C. Global policy challenges
Having proposed policy options at a domestic level, the briefing paper describes the following challenges to be solved by global AI policy:
- The country in which an AI system is deployed is often different from the country in which that system was developed and, as such, will have had no insight or input into the development of that system.
- Given the general-purpose nature of AI technology, there is a vast range of potential applications for AI, which creates challenges for collecting, analysing and reporting information about AI at a domestic level, and is complicated further at the global level by different governments having different approaches and systems.
- The country of deployment will have a limited ability to introduce or shape context-specific incentives and, in turn, a limited ability to prevent negative externalities (other than through withdrawal from the AI ecosystem).
- Misuse of AI and the harms of AI systems can cross into other jurisdictions, meaning that domestic policy can only take an individual country so far.
- Given the different approaches by governments at a domestic level, friction between global initiatives and domestic exceptions is inevitable, especially in relation to national security.
- Competition at a global level may fuel a ‘race-to-the bottom’ as a result of countries taking risks in order to obtain a first-mover advantage and, having obtained this advantage, extracting concessions from governments in return for investment.
The briefing paper suggests that, in order to increase the likelihood of its success, global AI policy needs to be:
- inclusive, by engaging with a broad range of countries,
- justice-seeking, by ensuring that important AI discussions include governments whose populations are at risk of being disproportionately affected by decisions made at the global level,
- interdisciplinary, meaning that policy should be guided by a wide variety of disciplines rather than commercial interests being given priority,
- information-democratising, meaning that there is a need for more transparent communication about capabilities, and
- adaptable, meaning that there needs to be a range of tools to shape behaviours, given the rapidly changing landscape.
Following the UK’s exit from the EU and given the UK’s ability to define its AI strategy separately from any other country or region, the briefing paper suggests that the UK may be well-positioned to build bridges between countries that would otherwise be at odds.

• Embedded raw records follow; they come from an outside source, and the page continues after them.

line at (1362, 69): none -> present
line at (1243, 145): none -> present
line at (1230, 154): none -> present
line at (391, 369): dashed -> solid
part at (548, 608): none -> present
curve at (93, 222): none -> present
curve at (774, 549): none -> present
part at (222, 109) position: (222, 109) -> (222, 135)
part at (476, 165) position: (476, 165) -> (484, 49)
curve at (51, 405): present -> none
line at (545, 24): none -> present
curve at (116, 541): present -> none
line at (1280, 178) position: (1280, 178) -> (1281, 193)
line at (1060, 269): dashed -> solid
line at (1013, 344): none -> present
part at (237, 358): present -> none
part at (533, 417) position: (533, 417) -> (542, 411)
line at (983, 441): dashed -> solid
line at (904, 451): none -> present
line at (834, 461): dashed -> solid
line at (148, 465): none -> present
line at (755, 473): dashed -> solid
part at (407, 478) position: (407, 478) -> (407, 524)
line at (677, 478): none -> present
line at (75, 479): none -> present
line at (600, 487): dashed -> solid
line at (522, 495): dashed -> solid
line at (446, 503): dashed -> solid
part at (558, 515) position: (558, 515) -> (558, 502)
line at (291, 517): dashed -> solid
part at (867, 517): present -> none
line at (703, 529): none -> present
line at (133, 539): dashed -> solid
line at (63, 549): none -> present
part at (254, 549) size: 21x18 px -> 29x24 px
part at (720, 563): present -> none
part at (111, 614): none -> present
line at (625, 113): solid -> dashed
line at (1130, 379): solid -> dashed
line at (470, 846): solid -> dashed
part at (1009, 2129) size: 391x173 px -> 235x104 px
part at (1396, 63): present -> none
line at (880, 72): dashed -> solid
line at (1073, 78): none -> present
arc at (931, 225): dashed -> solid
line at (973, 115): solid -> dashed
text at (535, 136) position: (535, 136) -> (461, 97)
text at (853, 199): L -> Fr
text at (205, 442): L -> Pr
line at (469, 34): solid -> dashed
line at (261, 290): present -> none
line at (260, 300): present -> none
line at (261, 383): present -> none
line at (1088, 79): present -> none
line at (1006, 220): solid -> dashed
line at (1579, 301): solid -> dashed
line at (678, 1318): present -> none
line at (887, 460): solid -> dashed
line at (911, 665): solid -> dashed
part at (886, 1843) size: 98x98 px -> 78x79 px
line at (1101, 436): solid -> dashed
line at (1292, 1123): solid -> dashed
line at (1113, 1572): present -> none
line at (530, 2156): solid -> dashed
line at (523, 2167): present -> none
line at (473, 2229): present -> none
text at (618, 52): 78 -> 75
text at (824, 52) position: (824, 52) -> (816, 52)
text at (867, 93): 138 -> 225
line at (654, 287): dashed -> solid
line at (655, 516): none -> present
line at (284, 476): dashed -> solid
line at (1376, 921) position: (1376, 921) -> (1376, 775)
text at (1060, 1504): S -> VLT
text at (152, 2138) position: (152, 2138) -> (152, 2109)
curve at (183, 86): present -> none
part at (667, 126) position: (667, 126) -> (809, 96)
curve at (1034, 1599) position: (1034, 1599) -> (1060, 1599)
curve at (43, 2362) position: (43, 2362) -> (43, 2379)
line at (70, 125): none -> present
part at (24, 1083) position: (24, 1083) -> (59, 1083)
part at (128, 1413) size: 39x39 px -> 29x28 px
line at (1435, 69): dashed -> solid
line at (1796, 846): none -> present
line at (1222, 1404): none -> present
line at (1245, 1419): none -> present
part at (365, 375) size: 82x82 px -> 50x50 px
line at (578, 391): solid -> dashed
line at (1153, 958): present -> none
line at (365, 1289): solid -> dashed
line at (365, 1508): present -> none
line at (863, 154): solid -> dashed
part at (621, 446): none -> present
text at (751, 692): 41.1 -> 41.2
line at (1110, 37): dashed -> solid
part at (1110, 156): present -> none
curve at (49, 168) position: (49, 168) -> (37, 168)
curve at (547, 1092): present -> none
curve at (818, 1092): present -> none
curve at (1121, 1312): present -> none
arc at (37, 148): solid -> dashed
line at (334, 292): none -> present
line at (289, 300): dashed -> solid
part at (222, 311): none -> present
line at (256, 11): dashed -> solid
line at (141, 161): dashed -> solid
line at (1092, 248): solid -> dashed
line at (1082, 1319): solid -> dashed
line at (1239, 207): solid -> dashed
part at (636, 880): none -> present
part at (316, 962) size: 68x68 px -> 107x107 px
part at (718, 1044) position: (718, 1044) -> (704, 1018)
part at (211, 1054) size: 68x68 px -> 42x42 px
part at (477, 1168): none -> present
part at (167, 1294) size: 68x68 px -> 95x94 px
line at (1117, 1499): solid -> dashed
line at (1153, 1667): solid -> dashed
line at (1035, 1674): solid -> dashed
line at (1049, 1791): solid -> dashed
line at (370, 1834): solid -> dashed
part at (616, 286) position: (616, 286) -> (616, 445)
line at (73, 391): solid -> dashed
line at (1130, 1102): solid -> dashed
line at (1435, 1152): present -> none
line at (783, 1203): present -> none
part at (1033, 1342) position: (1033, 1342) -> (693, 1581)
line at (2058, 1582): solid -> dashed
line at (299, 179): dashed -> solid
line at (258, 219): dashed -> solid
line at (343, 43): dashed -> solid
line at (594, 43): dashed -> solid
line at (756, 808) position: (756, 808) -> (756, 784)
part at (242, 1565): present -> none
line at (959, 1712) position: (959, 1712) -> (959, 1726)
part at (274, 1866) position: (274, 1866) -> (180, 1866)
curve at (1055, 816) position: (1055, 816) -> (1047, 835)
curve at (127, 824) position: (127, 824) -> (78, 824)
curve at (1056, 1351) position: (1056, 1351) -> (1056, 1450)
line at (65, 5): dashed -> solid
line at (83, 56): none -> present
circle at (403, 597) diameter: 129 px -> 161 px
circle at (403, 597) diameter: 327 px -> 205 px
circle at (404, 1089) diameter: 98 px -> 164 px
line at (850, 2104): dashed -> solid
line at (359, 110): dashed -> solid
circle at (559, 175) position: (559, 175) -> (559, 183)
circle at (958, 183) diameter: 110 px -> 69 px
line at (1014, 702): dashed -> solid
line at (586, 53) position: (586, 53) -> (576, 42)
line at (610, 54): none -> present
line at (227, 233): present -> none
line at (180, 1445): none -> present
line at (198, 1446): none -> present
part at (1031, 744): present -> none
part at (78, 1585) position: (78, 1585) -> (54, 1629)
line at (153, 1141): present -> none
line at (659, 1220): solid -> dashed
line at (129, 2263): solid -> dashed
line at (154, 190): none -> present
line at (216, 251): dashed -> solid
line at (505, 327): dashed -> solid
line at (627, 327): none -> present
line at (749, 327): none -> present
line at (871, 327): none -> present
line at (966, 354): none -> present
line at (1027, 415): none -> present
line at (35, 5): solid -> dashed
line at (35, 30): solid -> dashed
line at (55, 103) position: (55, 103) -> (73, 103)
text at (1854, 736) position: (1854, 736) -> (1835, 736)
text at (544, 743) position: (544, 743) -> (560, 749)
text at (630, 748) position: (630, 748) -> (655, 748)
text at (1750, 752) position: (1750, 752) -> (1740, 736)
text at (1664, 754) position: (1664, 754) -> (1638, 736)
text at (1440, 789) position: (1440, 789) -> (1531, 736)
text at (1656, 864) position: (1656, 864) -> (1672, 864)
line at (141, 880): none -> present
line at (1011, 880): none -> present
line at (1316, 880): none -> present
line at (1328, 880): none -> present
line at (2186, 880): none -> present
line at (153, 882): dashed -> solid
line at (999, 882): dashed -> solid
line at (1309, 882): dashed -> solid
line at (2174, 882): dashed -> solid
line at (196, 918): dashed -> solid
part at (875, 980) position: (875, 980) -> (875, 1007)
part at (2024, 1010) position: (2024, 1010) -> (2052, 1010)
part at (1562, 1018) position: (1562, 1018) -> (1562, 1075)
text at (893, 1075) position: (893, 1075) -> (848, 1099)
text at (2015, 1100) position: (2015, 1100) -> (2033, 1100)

In order for the UK to assume a leading role in international AI discussions, the briefing paper recommends that the UK pilots policy options across the different AI lifecycle stages at a domestic level and evaluates their viability for implementation by multiple countries, with the same three main goals applying to policy options at the global level.
However, the briefing paper reiterates the need for the UK to act decisively on the challenges faced by AI, warning that any further delay by the UK government will jeopardise the UK’s chances of assuming a global leadership role, as well as making it harder to prevent harms resulting from AI risks. This sentiment is echoed in a recent report published by the Commons Technology Committee (see here), which warns that, unless the UK introduces AI legislation in November 2023, the UK risks being left behind by other legislation (such as the EU’s AI Act) which may become the de facto standard.
The authors would like to thank Louise Marchington, Associate at CMS, for her assistance in writing this article.